Ziel dieser Initiativen ist es, Dogecoin stärker von reiner Spekulation zu lösen und als Transaktionswährung zu etablieren. An der Börse fällt die Reaktion bislang jedoch verhalten aus. Marktteilnehmer warten offenbar darauf, ob und wann diese Pläne sichtbar umgesetzt werden und tatsächlich zusätzliche Nachfrage erzeugen.
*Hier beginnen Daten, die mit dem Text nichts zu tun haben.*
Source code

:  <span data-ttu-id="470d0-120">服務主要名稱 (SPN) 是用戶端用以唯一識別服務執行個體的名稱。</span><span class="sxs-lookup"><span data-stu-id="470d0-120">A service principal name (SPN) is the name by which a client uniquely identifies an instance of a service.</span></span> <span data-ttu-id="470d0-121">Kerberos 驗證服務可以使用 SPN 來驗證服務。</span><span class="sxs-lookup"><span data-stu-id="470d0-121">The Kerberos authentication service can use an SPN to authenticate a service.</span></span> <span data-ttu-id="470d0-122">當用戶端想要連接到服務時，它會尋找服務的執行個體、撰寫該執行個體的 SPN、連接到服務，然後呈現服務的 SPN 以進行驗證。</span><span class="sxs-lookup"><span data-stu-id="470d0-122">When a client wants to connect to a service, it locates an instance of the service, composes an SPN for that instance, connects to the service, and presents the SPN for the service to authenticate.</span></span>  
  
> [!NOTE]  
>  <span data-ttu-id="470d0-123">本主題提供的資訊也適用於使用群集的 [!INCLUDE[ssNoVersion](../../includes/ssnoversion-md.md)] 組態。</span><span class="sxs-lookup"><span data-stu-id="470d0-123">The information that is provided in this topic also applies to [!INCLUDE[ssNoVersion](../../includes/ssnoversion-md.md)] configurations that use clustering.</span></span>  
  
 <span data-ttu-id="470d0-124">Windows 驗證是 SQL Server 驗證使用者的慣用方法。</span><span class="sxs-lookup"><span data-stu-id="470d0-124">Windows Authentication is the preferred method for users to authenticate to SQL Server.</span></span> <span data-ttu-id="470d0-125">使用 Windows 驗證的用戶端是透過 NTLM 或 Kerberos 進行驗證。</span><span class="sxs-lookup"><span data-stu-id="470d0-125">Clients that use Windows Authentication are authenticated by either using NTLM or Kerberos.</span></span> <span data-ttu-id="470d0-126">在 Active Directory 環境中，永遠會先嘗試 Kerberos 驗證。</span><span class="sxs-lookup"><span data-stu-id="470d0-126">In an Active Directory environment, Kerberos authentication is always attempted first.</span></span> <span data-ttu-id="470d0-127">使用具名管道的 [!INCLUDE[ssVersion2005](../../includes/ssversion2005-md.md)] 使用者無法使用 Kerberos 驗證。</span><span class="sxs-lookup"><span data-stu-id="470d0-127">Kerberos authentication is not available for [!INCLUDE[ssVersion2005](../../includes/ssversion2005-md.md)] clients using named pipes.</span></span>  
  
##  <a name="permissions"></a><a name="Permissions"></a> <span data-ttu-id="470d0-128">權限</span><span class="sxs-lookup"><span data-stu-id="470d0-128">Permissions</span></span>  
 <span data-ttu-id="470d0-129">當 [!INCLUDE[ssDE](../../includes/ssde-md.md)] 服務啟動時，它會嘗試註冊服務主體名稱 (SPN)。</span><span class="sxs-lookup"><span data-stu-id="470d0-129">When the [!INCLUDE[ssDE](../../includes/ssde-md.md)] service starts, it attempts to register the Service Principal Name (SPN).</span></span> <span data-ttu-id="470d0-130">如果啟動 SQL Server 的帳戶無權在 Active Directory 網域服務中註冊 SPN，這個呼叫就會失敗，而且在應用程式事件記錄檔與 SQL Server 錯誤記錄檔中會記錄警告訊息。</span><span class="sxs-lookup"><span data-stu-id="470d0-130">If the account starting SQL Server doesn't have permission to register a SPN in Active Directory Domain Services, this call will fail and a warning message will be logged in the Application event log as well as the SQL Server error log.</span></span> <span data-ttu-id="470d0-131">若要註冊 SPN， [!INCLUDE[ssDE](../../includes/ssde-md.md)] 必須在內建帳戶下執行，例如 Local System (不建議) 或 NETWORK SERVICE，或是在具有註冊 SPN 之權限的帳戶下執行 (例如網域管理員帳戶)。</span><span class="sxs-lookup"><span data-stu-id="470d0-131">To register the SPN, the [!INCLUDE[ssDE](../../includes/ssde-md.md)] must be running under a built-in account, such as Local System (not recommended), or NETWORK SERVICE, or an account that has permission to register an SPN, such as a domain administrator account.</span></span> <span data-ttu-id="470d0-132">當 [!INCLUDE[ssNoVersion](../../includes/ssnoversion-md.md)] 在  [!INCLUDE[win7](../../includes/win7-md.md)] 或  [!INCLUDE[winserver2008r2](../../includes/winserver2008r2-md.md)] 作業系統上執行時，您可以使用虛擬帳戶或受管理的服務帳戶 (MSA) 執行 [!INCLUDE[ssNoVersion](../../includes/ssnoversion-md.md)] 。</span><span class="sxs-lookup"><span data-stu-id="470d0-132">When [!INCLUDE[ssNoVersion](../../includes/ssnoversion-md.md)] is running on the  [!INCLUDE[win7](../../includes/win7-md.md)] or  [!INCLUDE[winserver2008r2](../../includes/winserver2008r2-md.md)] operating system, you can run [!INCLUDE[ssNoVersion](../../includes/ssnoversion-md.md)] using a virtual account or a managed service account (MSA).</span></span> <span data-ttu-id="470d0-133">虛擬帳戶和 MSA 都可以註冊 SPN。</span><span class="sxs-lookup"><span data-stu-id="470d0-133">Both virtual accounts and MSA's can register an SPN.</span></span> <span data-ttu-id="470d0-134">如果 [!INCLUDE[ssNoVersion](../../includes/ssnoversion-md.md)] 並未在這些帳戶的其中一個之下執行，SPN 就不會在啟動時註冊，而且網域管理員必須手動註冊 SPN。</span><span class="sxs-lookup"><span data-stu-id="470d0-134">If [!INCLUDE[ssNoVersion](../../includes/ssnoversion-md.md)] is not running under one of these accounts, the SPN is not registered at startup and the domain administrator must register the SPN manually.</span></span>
Regulierung und Makro-Umfeld

Das übergeordnete Umfeld für Kryptowährungen bleibt zum Jahresanfang 2026 vorsichtig. Die anfängliche Erzählung, dass die neuen Spot-ETFs automatisch einen starken Mittelzufluss in DOGE auslösen würden, hat sich nicht materialisiert. Stattdessen rückt die Regulierung zunehmend operative Fragen rund um Meme-Coins in den Fokus, etwa Stabilität der Infrastruktur oder Governance-Strukturen.

Hinzu kommen makroökonomische Faktoren: Auch wenn Hoffnungen auf geldpolitische Lockerungen im Jahresverlauf bestehen, fließt Liquidität bislang eher in große, etablierte Krypto-Assets wie Bitcoin. Risikoaffinere Titel wie Dogecoin bekommen davon nur einen begrenzten Anteil ab.

Fazit: Kritische Unterstützungszone

Dogecoin startet 2026 in einer klaren Bewährungsphase. Die Zone um 0,12 US-Dollar fungiert als zentrale Unterstützung, während im Bereich um 0,15 US-Dollar ein erster relevanter Widerstand verläuft. Das Ausbleiben von ETF-Zuflüssen ist kurzfristig ein Belastungsfaktor, dem jedoch eine gezielte Akkumulation durch große Adressen und konkrete Nutzungsinitiativen wie die House-of-Doge-Roadmap gegenüberstehen. Wie sich das Zusammenspiel dieser Faktoren in den kommenden Wochen auswirkt, dürfte maßgeblich bestimmen, ob DOGE im ersten Quartal eher seitwärts verharrt oder eine spürbare Gegenbewegung einleitet.